> [Dataset extract]:

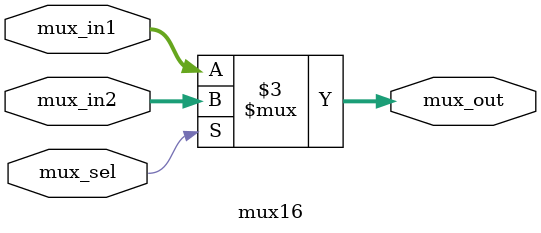
<source format=v>
module mux16 (mux_sel,mux_in1,mux_in2,mux_out);

	input [15:0] mux_in1;
	input [15:0] mux_in2;
	input mux_sel;
	output [15:0] mux_out;
	reg [15:0] mux_out;

	always @(mux_sel or mux_in1 or mux_in2) begin : proc_
		if(mux_sel) begin
			 mux_out= mux_in2;
		end else begin
			 mux_out= mux_in1;
		end
	end

endmodule
</source>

> [Aim of the task]:
Of all the lines in the data, count those that contain "begin" and give that figure with nothing else.

> [Exercise solution]:
3